## Task details:
Which lines of the data contain the string "description"? Show each of them.

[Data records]
⁂
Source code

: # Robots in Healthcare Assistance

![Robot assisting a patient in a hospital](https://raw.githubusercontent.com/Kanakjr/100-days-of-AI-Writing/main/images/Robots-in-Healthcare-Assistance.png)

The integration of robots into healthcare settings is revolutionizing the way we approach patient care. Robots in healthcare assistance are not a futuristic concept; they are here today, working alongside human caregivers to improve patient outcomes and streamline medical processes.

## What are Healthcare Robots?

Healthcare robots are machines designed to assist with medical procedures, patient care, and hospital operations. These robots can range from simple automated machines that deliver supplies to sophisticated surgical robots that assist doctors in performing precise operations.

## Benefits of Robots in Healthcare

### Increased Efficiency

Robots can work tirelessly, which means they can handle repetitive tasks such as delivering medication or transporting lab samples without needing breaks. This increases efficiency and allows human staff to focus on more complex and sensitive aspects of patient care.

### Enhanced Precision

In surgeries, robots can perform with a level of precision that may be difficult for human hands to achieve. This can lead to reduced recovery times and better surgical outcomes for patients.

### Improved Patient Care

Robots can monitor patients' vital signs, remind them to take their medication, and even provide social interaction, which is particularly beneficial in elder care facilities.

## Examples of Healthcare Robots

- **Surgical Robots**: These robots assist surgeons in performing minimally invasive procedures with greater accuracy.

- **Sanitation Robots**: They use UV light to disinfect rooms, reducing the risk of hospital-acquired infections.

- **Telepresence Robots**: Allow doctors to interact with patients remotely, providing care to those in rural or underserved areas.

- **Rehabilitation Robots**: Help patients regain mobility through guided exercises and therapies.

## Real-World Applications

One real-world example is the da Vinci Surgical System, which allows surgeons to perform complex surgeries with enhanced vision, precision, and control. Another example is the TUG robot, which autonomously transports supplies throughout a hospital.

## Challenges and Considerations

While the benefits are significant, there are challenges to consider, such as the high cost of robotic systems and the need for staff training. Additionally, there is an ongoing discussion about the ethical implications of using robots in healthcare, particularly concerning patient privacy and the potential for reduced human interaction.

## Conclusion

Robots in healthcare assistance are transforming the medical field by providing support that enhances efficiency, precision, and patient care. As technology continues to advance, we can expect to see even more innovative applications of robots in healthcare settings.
⁂
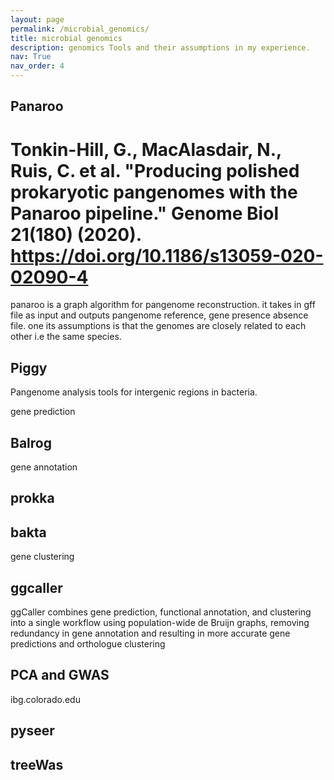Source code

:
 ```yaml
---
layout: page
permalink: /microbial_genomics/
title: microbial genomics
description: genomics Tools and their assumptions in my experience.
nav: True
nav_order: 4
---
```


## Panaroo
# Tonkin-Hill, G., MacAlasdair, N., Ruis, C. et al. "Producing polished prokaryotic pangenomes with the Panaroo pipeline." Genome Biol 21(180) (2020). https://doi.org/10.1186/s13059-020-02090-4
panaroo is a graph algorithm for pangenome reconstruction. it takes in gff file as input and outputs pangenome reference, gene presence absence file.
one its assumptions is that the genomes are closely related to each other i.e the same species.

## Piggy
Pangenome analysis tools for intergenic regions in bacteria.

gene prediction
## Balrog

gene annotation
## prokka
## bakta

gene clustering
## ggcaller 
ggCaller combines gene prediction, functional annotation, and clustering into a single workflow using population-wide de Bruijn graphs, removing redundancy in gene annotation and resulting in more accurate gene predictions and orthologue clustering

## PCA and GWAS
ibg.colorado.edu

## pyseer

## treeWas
⁂
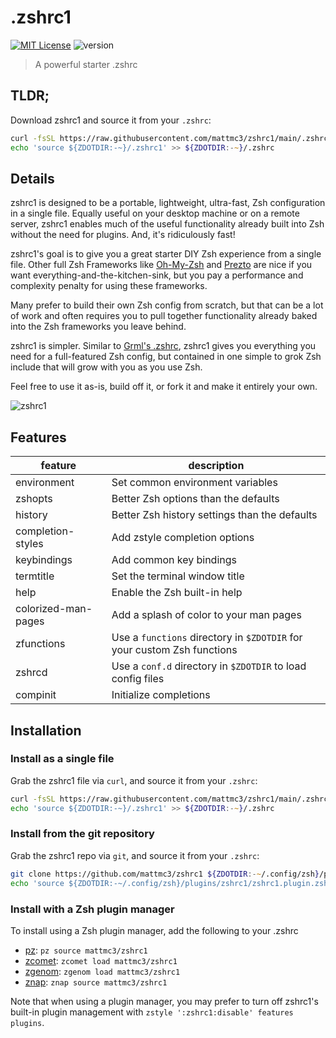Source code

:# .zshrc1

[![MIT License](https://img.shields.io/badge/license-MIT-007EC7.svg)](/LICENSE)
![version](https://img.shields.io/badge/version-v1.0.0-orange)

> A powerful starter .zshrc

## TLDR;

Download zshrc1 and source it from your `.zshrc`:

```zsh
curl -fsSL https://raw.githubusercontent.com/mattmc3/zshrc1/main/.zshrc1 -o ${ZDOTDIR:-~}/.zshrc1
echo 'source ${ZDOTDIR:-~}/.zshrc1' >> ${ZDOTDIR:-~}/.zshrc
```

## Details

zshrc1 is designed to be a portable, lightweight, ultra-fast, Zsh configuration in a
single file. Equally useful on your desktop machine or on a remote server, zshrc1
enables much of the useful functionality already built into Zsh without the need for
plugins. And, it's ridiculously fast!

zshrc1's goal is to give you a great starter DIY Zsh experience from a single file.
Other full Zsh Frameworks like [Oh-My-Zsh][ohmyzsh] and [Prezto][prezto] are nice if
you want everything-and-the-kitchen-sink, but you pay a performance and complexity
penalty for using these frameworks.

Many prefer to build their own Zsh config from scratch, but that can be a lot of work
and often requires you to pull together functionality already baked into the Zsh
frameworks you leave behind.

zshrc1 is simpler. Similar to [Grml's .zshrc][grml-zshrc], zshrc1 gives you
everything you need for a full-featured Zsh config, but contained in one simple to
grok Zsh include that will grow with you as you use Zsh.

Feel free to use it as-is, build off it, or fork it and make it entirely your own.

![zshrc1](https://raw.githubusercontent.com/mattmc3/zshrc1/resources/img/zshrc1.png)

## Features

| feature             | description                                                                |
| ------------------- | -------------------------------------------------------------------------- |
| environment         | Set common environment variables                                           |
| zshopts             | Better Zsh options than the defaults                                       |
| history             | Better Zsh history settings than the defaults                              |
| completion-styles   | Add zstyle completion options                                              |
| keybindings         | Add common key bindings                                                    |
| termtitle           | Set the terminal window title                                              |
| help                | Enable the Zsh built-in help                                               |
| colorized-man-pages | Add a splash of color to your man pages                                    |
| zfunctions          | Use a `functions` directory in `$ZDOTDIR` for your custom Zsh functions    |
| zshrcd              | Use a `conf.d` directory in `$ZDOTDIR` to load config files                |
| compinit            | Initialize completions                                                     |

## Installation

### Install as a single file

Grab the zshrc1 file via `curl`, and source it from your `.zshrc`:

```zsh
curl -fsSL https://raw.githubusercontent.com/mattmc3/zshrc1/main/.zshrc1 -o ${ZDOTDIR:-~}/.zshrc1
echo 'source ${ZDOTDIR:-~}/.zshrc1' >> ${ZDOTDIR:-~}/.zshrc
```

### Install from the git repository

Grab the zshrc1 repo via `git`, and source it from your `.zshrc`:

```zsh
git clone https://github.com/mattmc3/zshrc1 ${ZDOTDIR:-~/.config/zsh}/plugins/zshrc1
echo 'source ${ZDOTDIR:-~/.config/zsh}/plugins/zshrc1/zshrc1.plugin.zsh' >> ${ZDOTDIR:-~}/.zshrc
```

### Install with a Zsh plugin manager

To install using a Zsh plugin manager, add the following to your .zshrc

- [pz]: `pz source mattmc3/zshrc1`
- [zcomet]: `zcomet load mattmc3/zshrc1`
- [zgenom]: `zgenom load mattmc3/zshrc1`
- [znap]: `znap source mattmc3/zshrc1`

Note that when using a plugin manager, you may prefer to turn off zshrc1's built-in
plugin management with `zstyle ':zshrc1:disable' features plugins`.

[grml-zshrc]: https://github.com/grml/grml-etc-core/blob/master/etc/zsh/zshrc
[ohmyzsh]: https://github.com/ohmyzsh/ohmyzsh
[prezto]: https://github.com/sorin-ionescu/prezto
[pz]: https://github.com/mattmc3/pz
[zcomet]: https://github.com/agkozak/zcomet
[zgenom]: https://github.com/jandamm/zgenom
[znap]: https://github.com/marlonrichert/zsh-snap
⁂
## Exercise result:
description: genomics Tools and their assumptions in my experience.
| feature             | description                                                                |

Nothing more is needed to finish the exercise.